»»
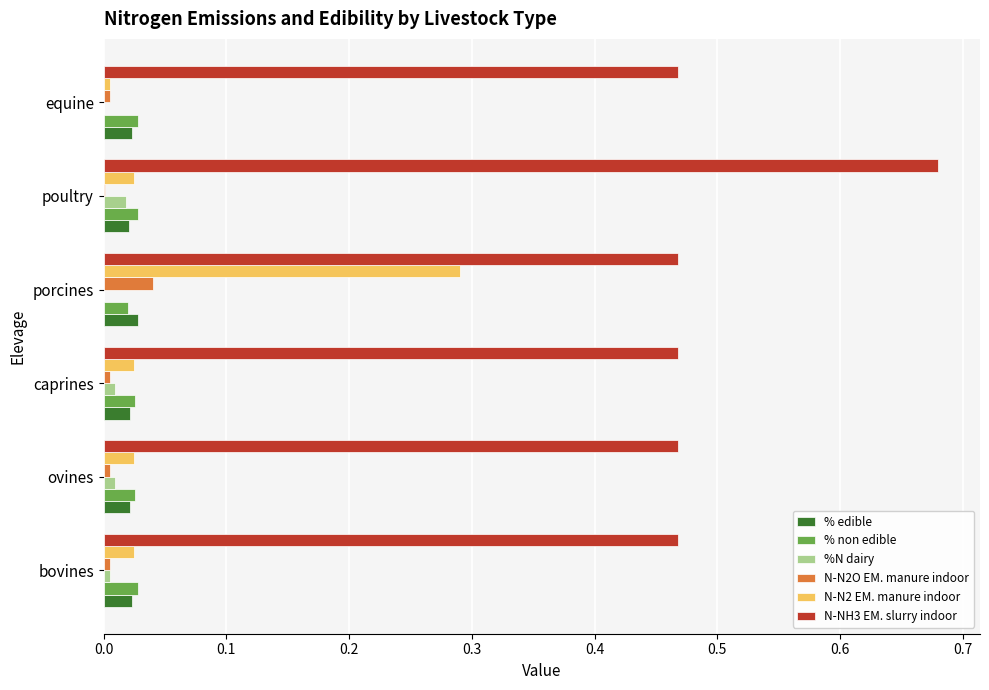

Which category has the highest value across all series?

poultry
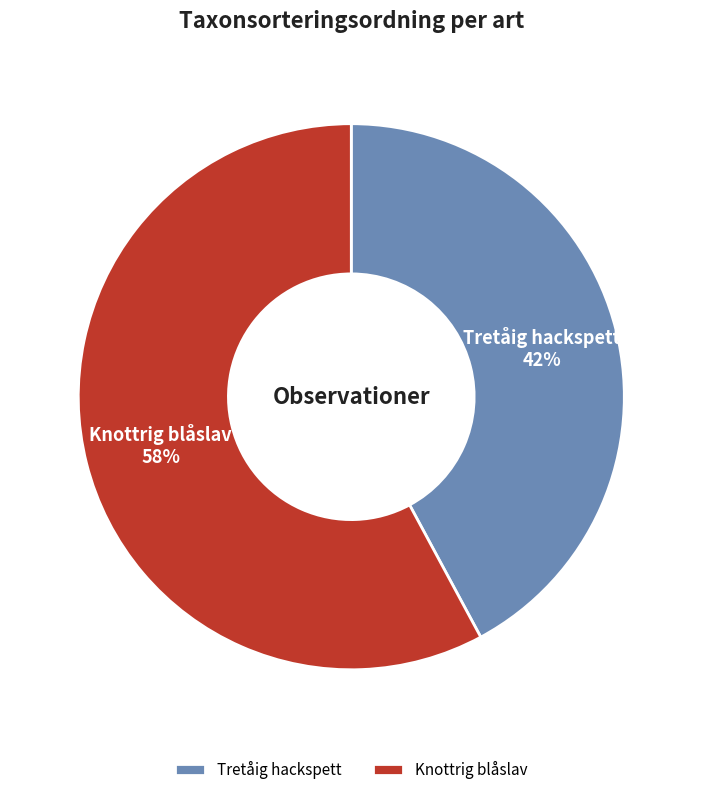

To the nearest percent, what portion does Tretåig hackspett represent?

42%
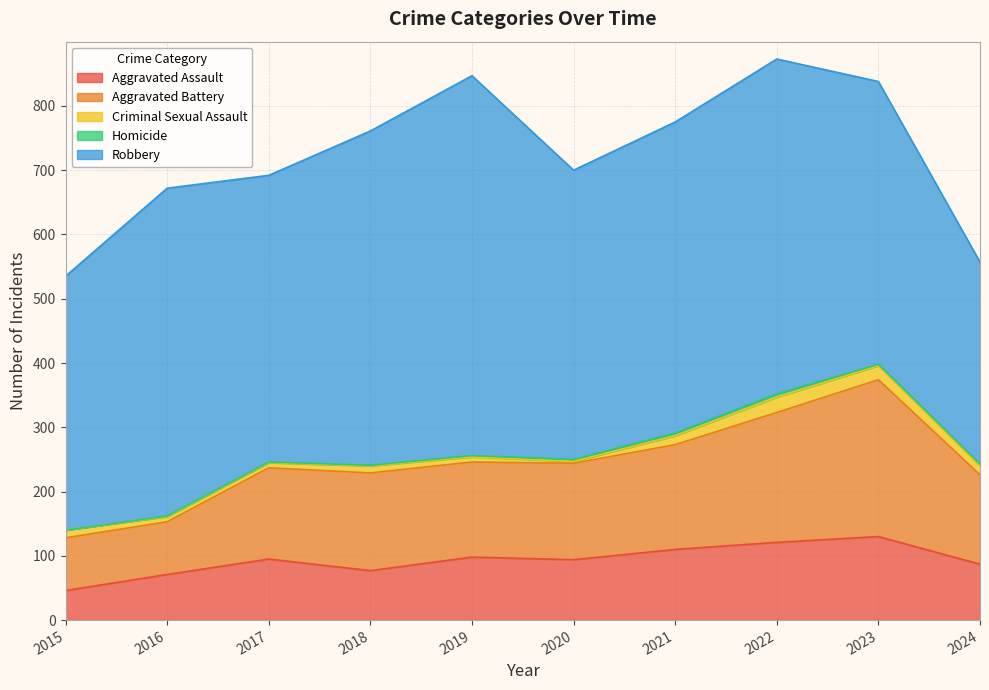

The value of Homicide at 2017 is 1. True or false?

False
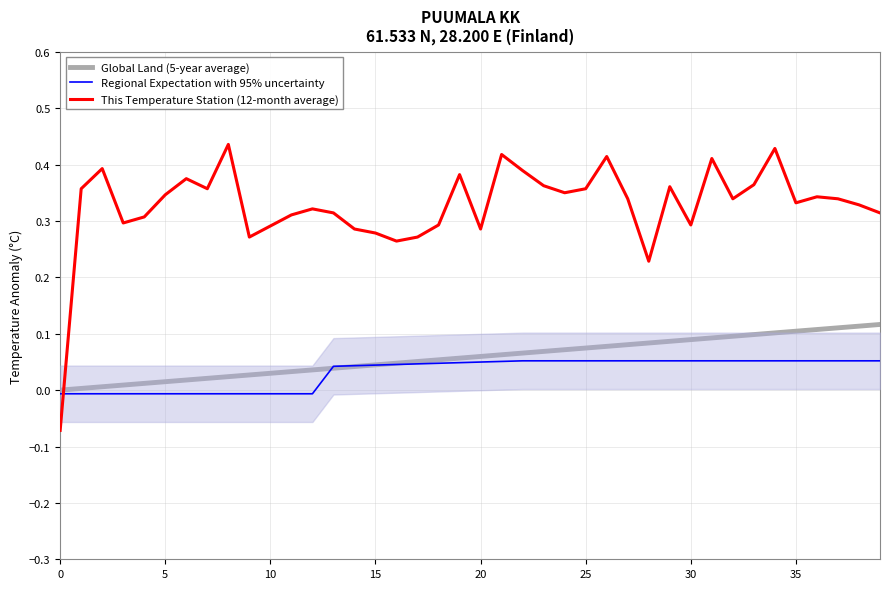

How many lines are shown in the chart?

3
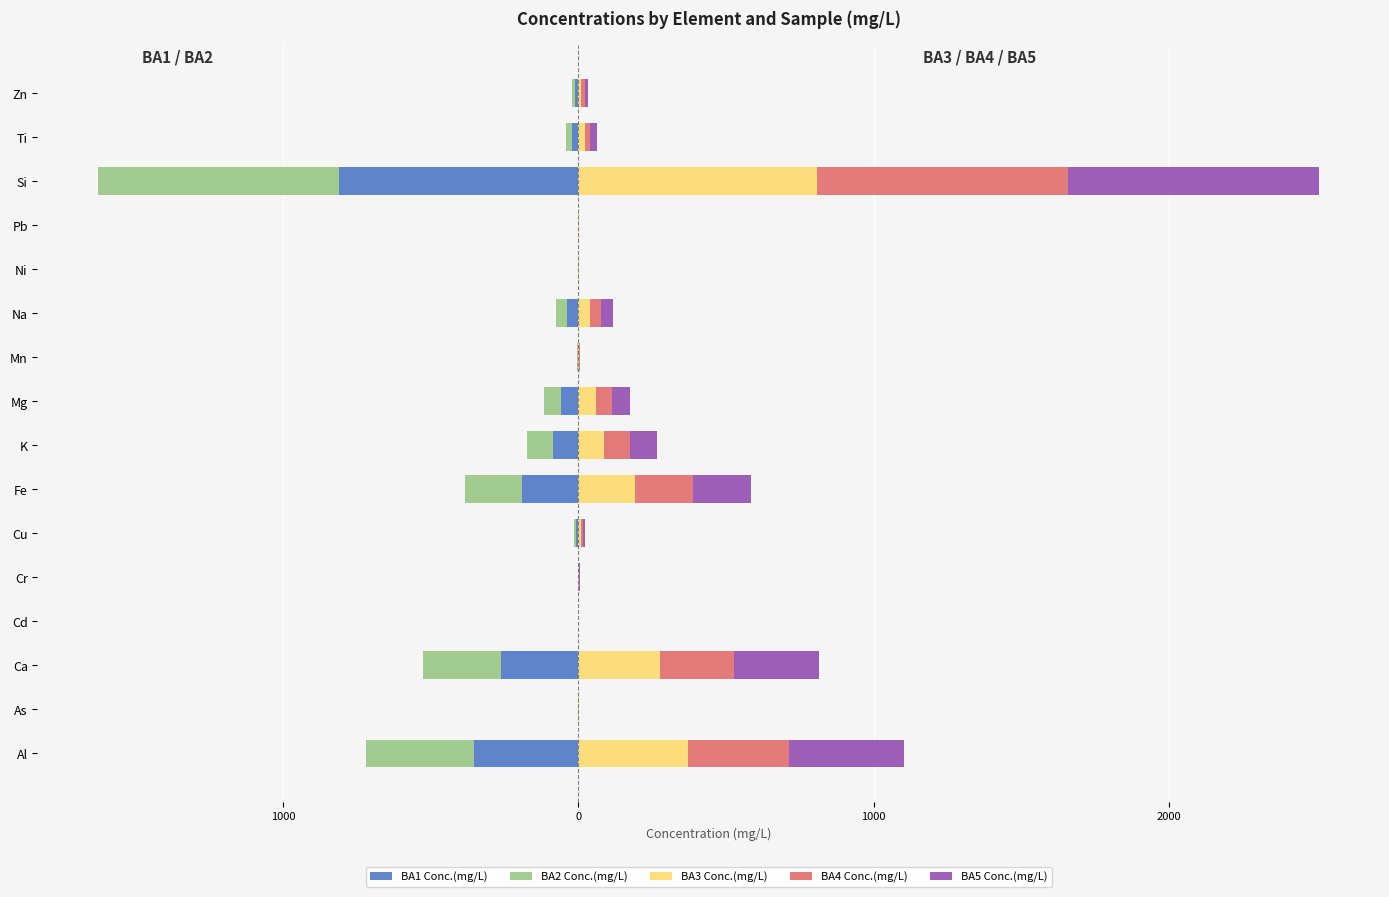

Read the BA5 Conc.(mg/L) value at Ti.

20.8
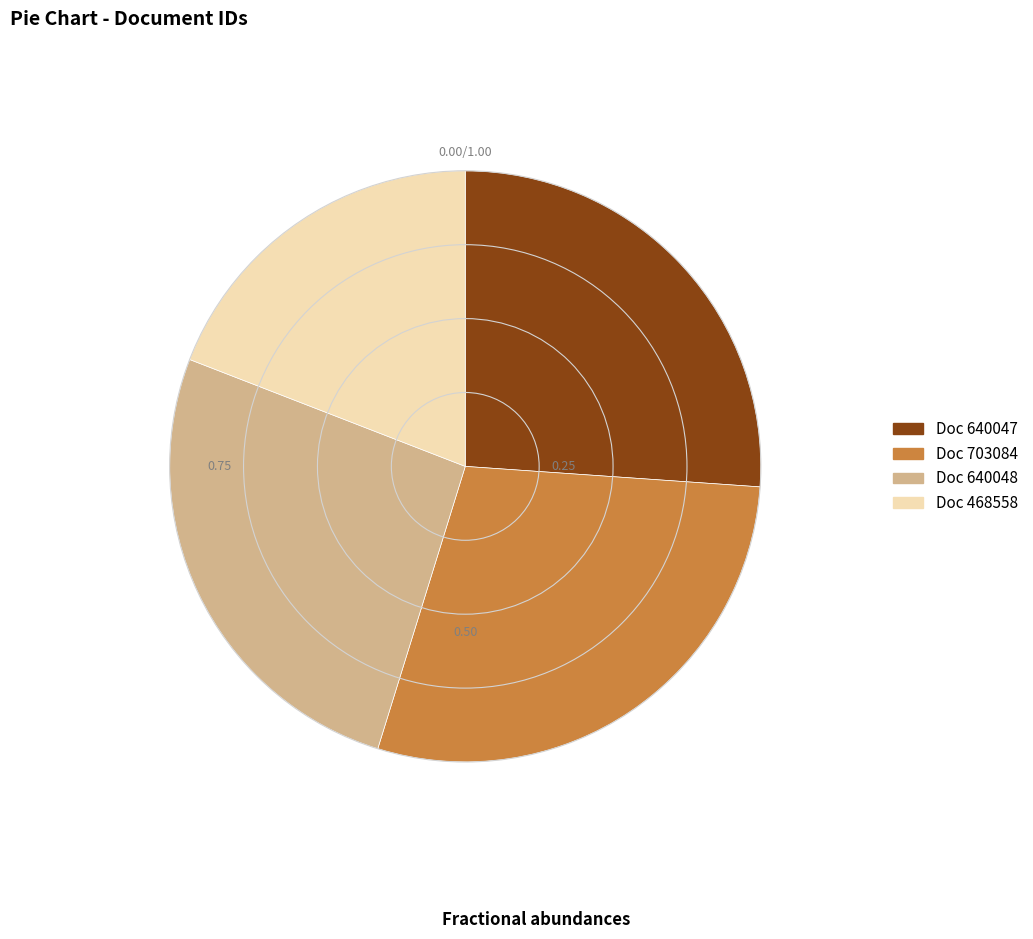

Does any single category account for the majority?

No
««
▸ TASK BRIEF: Count how many lines in the rows above contain the string "value". Reply with the number only.

▸ COMPLETED TASK: 3